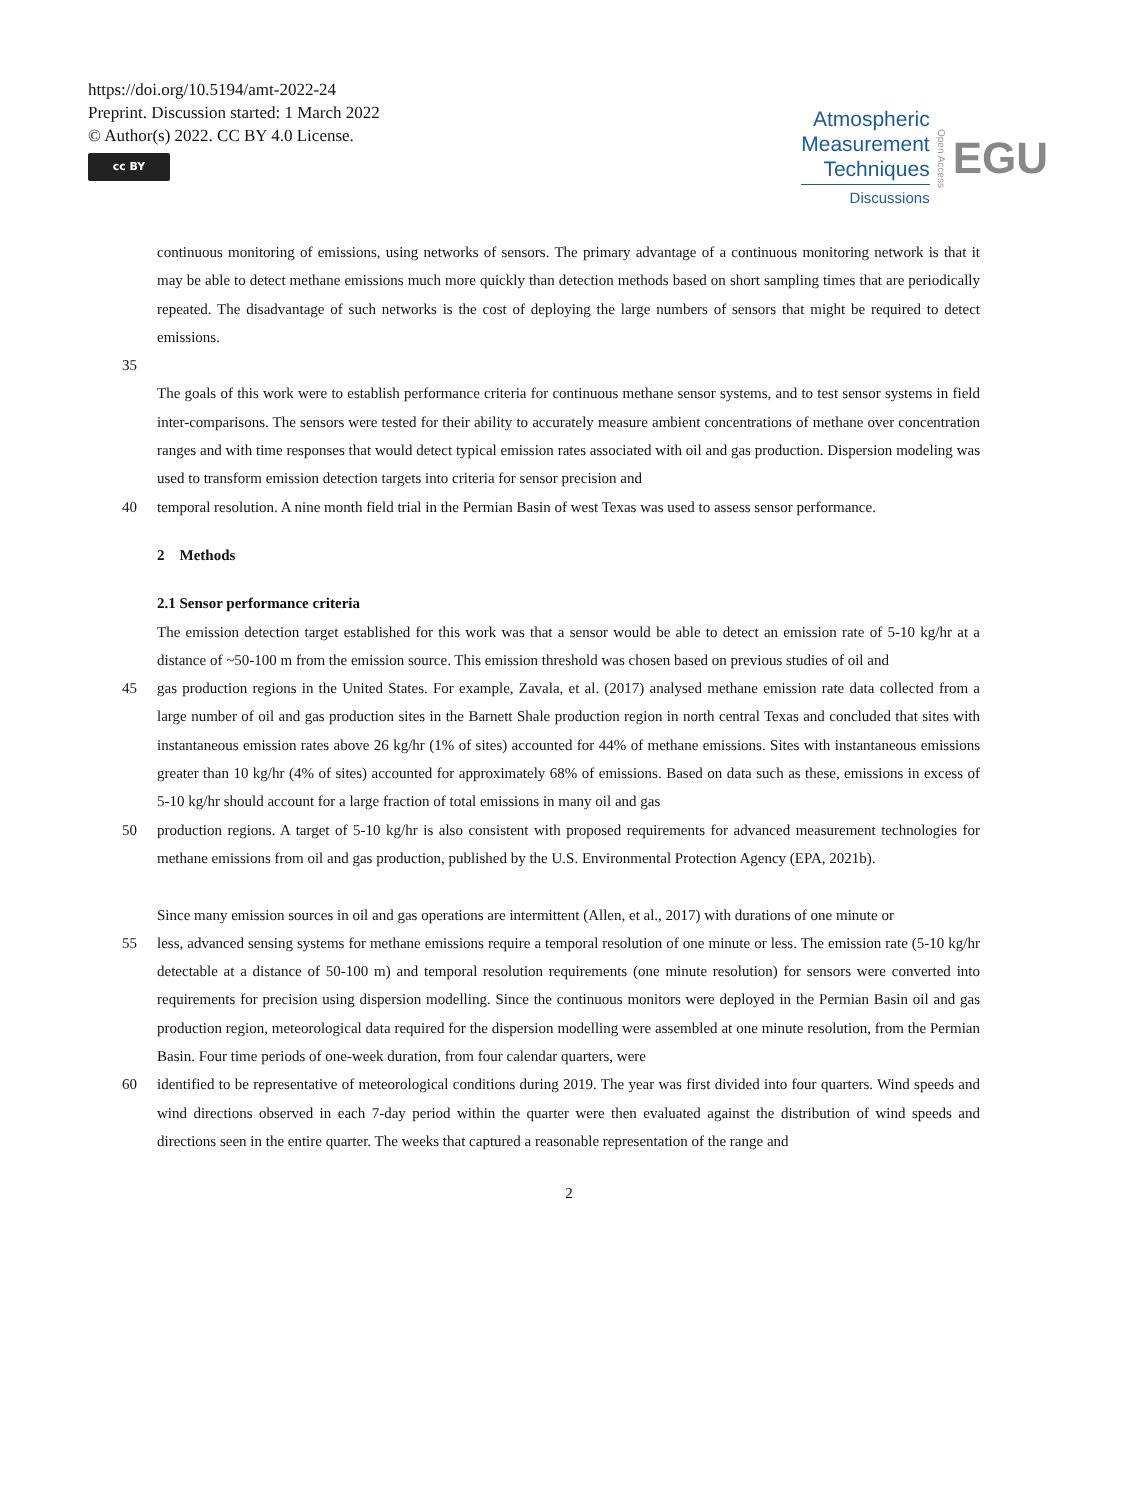https://doi.org/10.5194/amt-2022-24
Preprint. Discussion started: 1 March 2022
© Author(s) 2022. CC BY 4.0 License.
cc BY
Atmospheric
Measurement
Techniques
Discussions
Open Access
EGU
continuous monitoring of emissions, using networks of sensors. The primary advantage of a continuous monitoring network is that it may be able to detect methane emissions much more quickly than detection methods based on short sampling times that are periodically repeated. The disadvantage of such networks is the cost of deploying the large numbers of sensors that might be required to detect emissions.
35
The goals of this work were to establish performance criteria for continuous methane sensor systems, and to test sensor systems in field inter-comparisons. The sensors were tested for their ability to accurately measure ambient concentrations of methane over concentration ranges and with time responses that would detect typical emission rates associated with oil and gas production. Dispersion modeling was used to transform emission detection targets into criteria for sensor precision and
40 temporal resolution. A nine month field trial in the Permian Basin of west Texas was used to assess sensor performance.
2 Methods
2.1 Sensor performance criteria
The emission detection target established for this work was that a sensor would be able to detect an emission rate of 5-10 kg/hr at a distance of ~50-100 m from the emission source. This emission threshold was chosen based on previous studies of oil and
45 gas production regions in the United States. For example, Zavala, et al. (2017) analysed methane emission rate data collected from a large number of oil and gas production sites in the Barnett Shale production region in north central Texas and concluded that sites with instantaneous emission rates above 26 kg/hr (1% of sites) accounted for 44% of methane emissions. Sites with instantaneous emissions greater than 10 kg/hr (4% of sites) accounted for approximately 68% of emissions. Based on data such as these, emissions in excess of 5-10 kg/hr should account for a large fraction of total emissions in many oil and gas
50 production regions. A target of 5-10 kg/hr is also consistent with proposed requirements for advanced measurement technologies for methane emissions from oil and gas production, published by the U.S. Environmental Protection Agency (EPA, 2021b).
Since many emission sources in oil and gas operations are intermittent (Allen, et al., 2017) with durations of one minute or
55 less, advanced sensing systems for methane emissions require a temporal resolution of one minute or less. The emission rate (5-10 kg/hr detectable at a distance of 50-100 m) and temporal resolution requirements (one minute resolution) for sensors were converted into requirements for precision using dispersion modelling. Since the continuous monitors were deployed in the Permian Basin oil and gas production region, meteorological data required for the dispersion modelling were assembled at one minute resolution, from the Permian Basin. Four time periods of one-week duration, from four calendar quarters, were
60 identified to be representative of meteorological conditions during 2019. The year was first divided into four quarters. Wind speeds and wind directions observed in each 7-day period within the quarter were then evaluated against the distribution of wind speeds and directions seen in the entire quarter. The weeks that captured a reasonable representation of the range and
2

────────────────

_Required action_
Only the lines above from the one with "40 temporal resolution." through the one with "The emission detection" should be duplicated, character for character.

_Exercise output_
40 temporal resolution. A nine month field trial in the Permian Basin of west Texas was used to assess sensor performance.
2 Methods
2.1 Sensor performance criteria
The emission detection target established for this work was that a sensor would be able to detect an emission rate of 5-10 kg/hr at a distance of ~50-100 m from the emission source. This emission threshold was chosen based on previous studies of oil and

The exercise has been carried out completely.